Today our brilliant illustrator Nikita will share his best practices on how to create illustrations for clients that meet their needs.
First of all, Nikita highlights how crucial it is to give the client ideas on how to use the illustrations in day-to-day business work, so that can bring the most value. Unfortunately, in many cases, clients end up with a bunch of images they use once for the packaging, for example, and they don’t know else to do with them.
Illustrations attract attention, they are an easy instrument to explain something very clearly in a simple and creative way. Vector illustrations, for example, can be turned into animations. Illustrations often become part of the branding and appear in all spheres of business (website, uniform, business cards, etc), creating a unified and professional experience for the clients throughout their customer journey.
At the same time, it’s very important to ask the client about all the ways they plan to use the illustration. Since there are so many ways to use the illustrations, we need to ask the client about their intentions. If we don’t know the whole picture, we might miss something important before drawing the presentation.
The first step is understanding the client’s needs.
If the client knows exactly what they want - ask for references, examples, and how they will use the illustrations. In many cases clients come to Etcetera without a clear understanding of the final result. They just have a general idea, and then it’s the illustrator’s job to provide turn it into reality.
Illustrators do extensive research of what other companies are doing in this market, collect ideas from various sources and present them to the client with the first sketches to finalize the concept. In this step, the illustrator mostly thinks about associations and does a lot of search (for example, in tools like Iconfinder, Shutterstock).
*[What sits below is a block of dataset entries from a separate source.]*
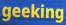
geekingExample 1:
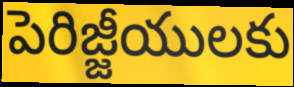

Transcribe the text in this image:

పెరిజ్జీయులకు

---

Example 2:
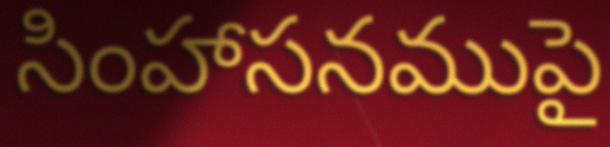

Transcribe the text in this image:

సింహాసనముపై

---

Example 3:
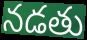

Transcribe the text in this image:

నడతు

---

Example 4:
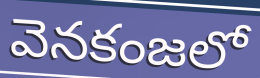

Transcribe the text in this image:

వెనకంజలో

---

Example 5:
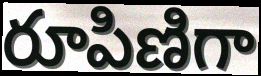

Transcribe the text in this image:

రూపిణిగా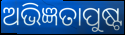
ଅଭିଜ୍ଞତାପୁଷ୍ଟ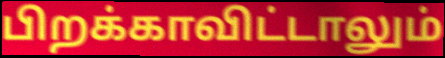
பிறக்காவிட்டாலும்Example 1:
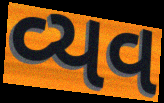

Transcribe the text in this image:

વ્યવ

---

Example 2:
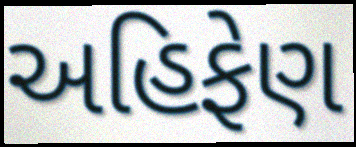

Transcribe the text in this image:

અહિફેણ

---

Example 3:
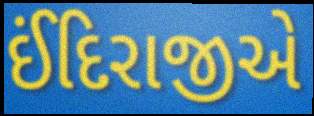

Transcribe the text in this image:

ઈંદિરાજીએ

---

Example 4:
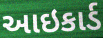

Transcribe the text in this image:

આઇકાર્ડ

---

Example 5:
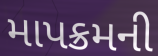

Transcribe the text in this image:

માપક્રમનીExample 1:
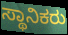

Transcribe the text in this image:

ಸ್ಥಾನಿಕರು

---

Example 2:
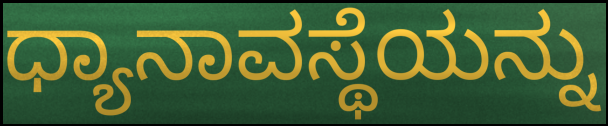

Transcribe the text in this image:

ಧ್ಯಾನಾವಸ್ಥೆಯನ್ನು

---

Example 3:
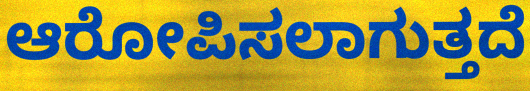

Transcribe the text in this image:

ಆರೋಪಿಸಲಾಗುತ್ತದೆ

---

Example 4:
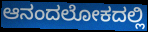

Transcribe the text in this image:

ಆನಂದಲೋಕದಲ್ಲಿ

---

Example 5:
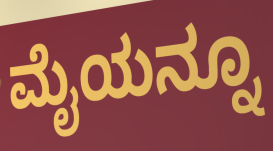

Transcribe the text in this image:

ಮೈಯನ್ನೂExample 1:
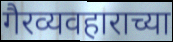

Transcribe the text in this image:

गैरव्यवहाराच्या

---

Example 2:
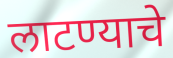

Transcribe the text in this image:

लाटण्याचे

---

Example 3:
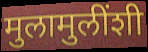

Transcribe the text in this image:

मुलामुलींशी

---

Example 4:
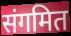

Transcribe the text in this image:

संगमित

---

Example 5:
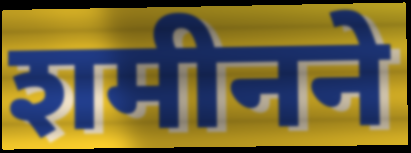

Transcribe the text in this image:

शमीननेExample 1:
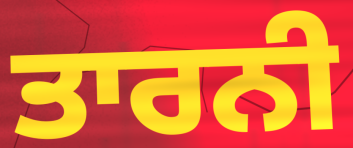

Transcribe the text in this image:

ਤਾਰਨੀ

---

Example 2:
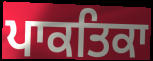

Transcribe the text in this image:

ਪਾਕਤਿਕਾ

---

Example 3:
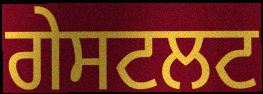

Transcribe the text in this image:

ਗੇਸਟਲਟ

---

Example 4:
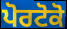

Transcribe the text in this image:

ਪੋਰਟੋਕੋ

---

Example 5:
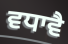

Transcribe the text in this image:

ਵਧਾਵੈ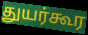
துயர்கூர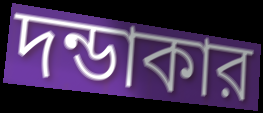
দন্ডাকার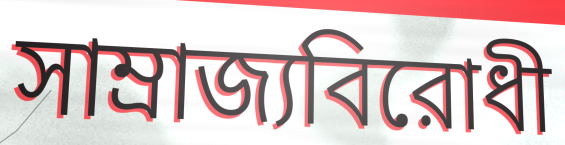
সাম্রাজ্যবিরোধী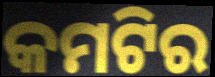
କମଟିରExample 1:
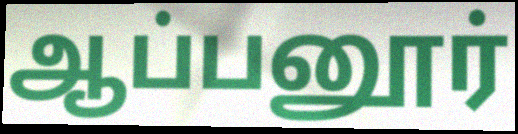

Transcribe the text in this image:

Based on the general theme agreed with the client, and the use scenario of the particular icon, the illustrator begins their work. In some cases, you need to create illustrations for difficult concepts that are very hard to depict in one image. In this cases, Nikita suggests to brake the concept into smaller simpler parts and do the illustration in steps.
To sum up, illustrations have two main goals - branding and explanatory. They have to be easy to understand, but at the same time unique for each business. Don’t try to draw immediately after getting the task, do enough research and understand the client’s business need for the illustration. After you know what you are drawing and why - then you apply all the creativity and imagination to add an original, wow-touch to the result.